Contrary to the appellants' contention, Shuman's disclosure of the incident to her immediate supervisors raised a triable issue of fact as to whether she was engaged in a protected activity (see Ananiadis v Mediterranean Gyros Prods., Inc., 151 AD3d 915, 920 [2017]; see also McGuinness v Concentric Health Care LLC, 116 AD3d 527, 529 [2014]). Moreover, while the appellants' evidentiary submissions demonstrated, prima facie, that Shuman's placement on the FPPE was motivated by legitimate concerns, they also raised triable issues of fact as to whether Neckritz's conduct and motivation were also pretextual, or at least motivated, in part, by a retaliatory motive (see La Marca-Pagano v Dr. Steven Phillips, P.C., 129 AD3d at 920).

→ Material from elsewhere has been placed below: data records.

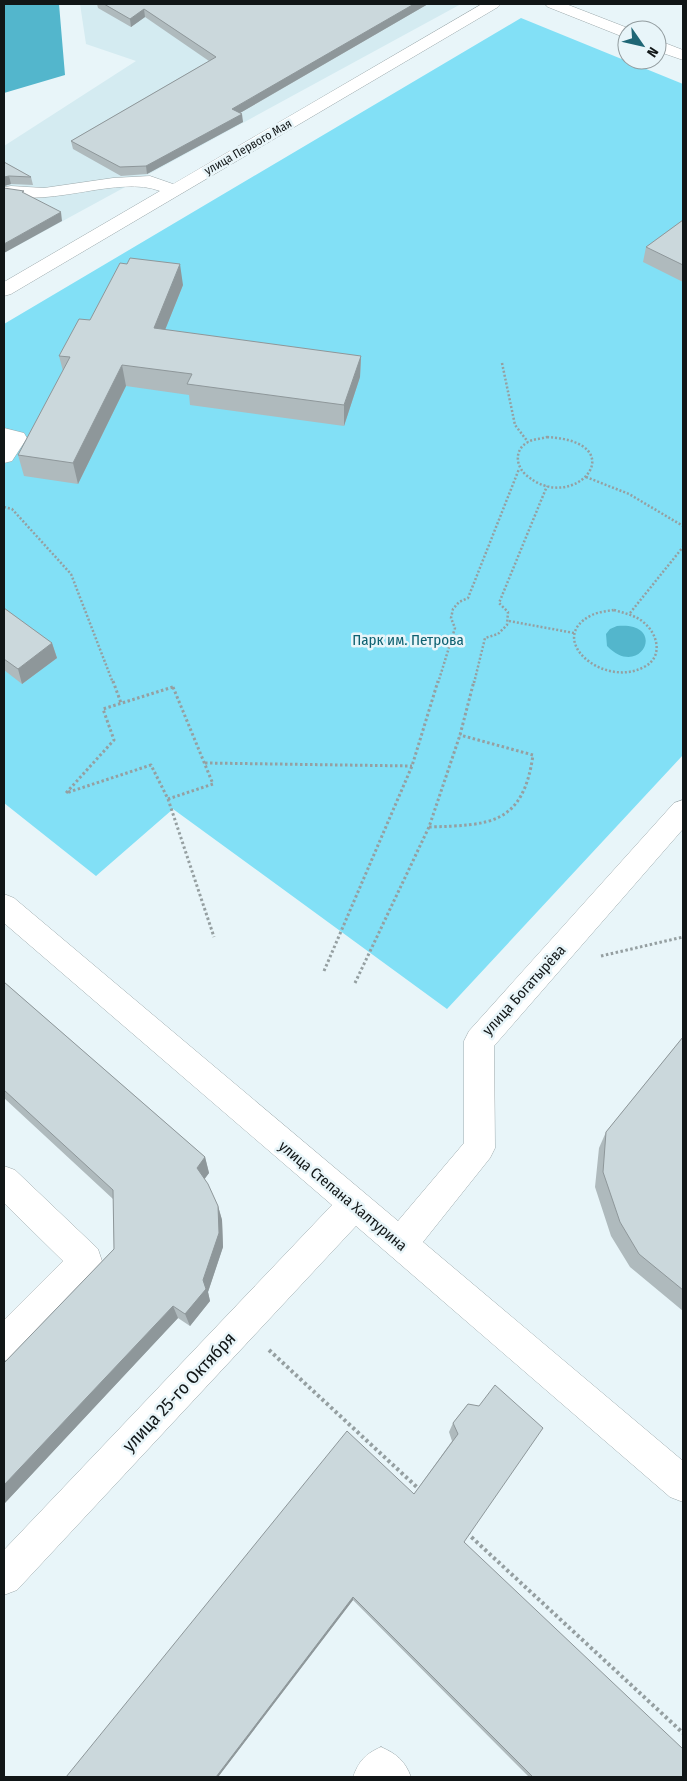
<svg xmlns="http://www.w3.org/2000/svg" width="687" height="1781" font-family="'Fira Sans Condensed',sans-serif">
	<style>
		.built { fill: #d4ebf1 }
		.green { fill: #82e0f6 }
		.water { fill: #53b6cc }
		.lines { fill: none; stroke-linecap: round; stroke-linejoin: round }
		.minor-casing { stroke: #9ca9ac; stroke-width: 1 }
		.path-far2 { stroke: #959fa1; stroke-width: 2.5; stroke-dasharray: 2 2; stroke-linecap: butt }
		.path-far1 { stroke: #959fa1; stroke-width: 3; stroke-dasharray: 2.5 2.5; stroke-linecap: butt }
		.path { stroke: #959fa1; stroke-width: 4; stroke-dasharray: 3 3; stroke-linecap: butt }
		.minor { fill: #fff; fill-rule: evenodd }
		.wall { fill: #afbabd }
		.shaded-wall { fill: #8e979a }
		.building { fill: #cbd8dc; stroke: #8e979a }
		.labels { text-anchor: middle; stroke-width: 5; stroke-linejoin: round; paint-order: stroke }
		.far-street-label { font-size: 12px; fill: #111617; stroke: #e8f5f9 }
		.park-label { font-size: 15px; fill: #0e6171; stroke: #e8f5f9 }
		.street-label { font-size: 15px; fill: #111617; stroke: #e8f5f9 }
		.near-street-label { font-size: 18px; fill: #111617; stroke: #e8f5f9 }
	</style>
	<rect width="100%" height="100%" fill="#e8f5f9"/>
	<path class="built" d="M80,4H461L4,253V146L136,61L86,44Z"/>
	<path class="green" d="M521,18L683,84V755L447,1009L173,809L96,876L4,803V324Z"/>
	<path class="water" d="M4,4H59L65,75L4,93Z
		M617,626C669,621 641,681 607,646L606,634L610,629Z"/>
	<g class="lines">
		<defs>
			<path id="minor" d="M482,4H501L498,7L11,294L4,296V282L160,191C119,175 54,207 5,195V187L11,186L44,188L113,178L150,176L173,184Z
				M545,4H566L633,30H627V38L621,36L548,7Z
				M657,40L683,50V60L657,51Z
				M4,428L24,433L27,438L12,461L4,463Z
				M683,800V829L494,1046L495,1148L490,1158L423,1242L683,1461V1502L670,1497L356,1226L17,1590L4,1595V1550L332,1205L4,923V894L14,898L398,1221L464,1143V1041L469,1031L674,803Z
				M4,1166L15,1170L98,1249L102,1261L98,1273L16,1356L4,1361V1320L63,1261L4,1203Z
				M381,1747C397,1754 405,1761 411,1777H353C359,1761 365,1754 381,1747Z"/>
		</defs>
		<use href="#minor" class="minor-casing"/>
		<path class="path-far2" d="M502,363L515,425L528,442
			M547,437C637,442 573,518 525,474C515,464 515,449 528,442C533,439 541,439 547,437Z
			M586,477L629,494L683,526
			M4,507L12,509L71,574L113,683
			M614,610C624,613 634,615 642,621C658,633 664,657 644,667C603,689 544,638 592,615C598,612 607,611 614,610Z
			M630,613L683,547
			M509,621L574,633
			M438,683L455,628L451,618L453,609L459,602L468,598L519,469
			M474,683L485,638L498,634L507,625L508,612L499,603L547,486"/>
		<path class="path-far1" d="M113,681L121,703
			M173,687L213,784L168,799L151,765L66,793L114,740L103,709Z
			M205,763L412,766
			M168,799L214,937
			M429,827C490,825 523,825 533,755L460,735
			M601,956L683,937
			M324,971L412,766L438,681
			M355,983L429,827L460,735L474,681"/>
		<path class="path" d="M269,1350L420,1490
			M467,1533L683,1733"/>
		<use href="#minor" class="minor"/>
	</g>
	<path class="wall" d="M97,4H428L240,113L243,122L147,174L121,176L73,149L71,141L209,61L145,17L131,27L98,8Z
		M4,162L31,177L33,185L11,184L4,186Z
		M683,220V282L643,262L646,247Z
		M183,285L165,330L361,356L360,377L344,426L190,405L189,395L126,386L78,484L24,476L18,455L63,371L59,356L90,320Z
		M4,608L52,643L57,658L22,684L4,670Z
		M4,982L205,1157L209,1173L204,1179L218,1206L222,1220L223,1247L208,1292L210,1301L190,1326L178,1318L4,1504V1363L114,1249L113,1199L4,1098Z
		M683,1037V1311L630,1267L611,1236L595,1187L599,1148L606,1132Z
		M468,1404L464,1542L683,1777H529L353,1600L218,1777H66L414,1494L452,1441L449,1432L453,1423Z"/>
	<path class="shaded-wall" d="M414,4H428L233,117L232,109Z
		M144,9L145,17L131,27L130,19Z
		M242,114L243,122L147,174L146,166Z
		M9,176L11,184L4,186V177Z
		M61,212L62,221L4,253V244Z
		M180,264L183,285L157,350L154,328Z
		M361,356L360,377L344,426V405Z
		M122,365L126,386L78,484L73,463Z
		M52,643L57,658L22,684L18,669Z
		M205,1157L209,1173L201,1184L197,1168Z
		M218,1206L222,1220L223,1247L208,1292L210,1301L190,1326L185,1314L203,1280Z
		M173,1306L178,1318L4,1504V1485Z
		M353,1597V1600L218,1777H216Z"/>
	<path class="building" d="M104,4H414L232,109L242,114L146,166L120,167L71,141L216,57L144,9L130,19Z
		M4,162L31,177L9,176L4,177Z
		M4,188L24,191L22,192L61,212L4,244Z
		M683,220V265L646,247Z
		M130,258L180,264L154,328L361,356L344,405L187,384L192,374L122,365L73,463L18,455L70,357L59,356L79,319L90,320L120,263L127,264Z
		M4,608L52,643L18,669L4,659Z
		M4,982L205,1157L197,1168L208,1184L218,1206L219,1233L203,1280L206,1289L185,1314L173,1306L4,1485V1363L114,1249L113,1190L4,1090Z
		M683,1037V1290L639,1254L620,1222L603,1172L606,1132Z
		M495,1385L543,1428L464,1542L683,1749V1777H533L353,1597L216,1777H66L347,1431L414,1494L458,1434L453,1423L468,1404L479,1406Z"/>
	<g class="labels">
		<g class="far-street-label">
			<text transform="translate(248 147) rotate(-30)" y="4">улица Первого Мая</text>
		</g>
		<g class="park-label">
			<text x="408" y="645">Парк им. Петрова</text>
		</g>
		<g class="street-label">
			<text transform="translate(524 990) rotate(-48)" y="5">улица Богатырёва</text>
			<text transform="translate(343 1196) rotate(40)" y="5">улица Степана Халтурина</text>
		</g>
		<g class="near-street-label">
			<text transform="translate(179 1392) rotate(-47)" y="6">улица 25-го Октября</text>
		</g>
	</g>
	<rect width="687" height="1781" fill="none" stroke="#111617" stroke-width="10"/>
	<g transform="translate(642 45) rotate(124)"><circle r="24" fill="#e8f5f9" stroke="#929c9f"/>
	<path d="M0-4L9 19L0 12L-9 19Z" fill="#1f6675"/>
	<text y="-8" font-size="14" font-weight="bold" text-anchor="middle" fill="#111617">N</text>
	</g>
</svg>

However, the Supreme Court should have awarded the appellants summary judgment dismissing the cause of action alleging intention infliction of emotional distress insofar as asserted against them, as the record fails to describe behavior that is sufficiently extreme and outrageous to support this theory of liability (see Murphy v American Home Prods. Corp., 58 NY2d 293, 303 [1983]; Nelson v Vigorito, 121 AD3d 872, 874 [2014]).

The appellants' remaining contentions are either not properly before this Court or without merit. Rivera, J.P., Miller, Brathwaite Nelson and Christopher, JJ., concur.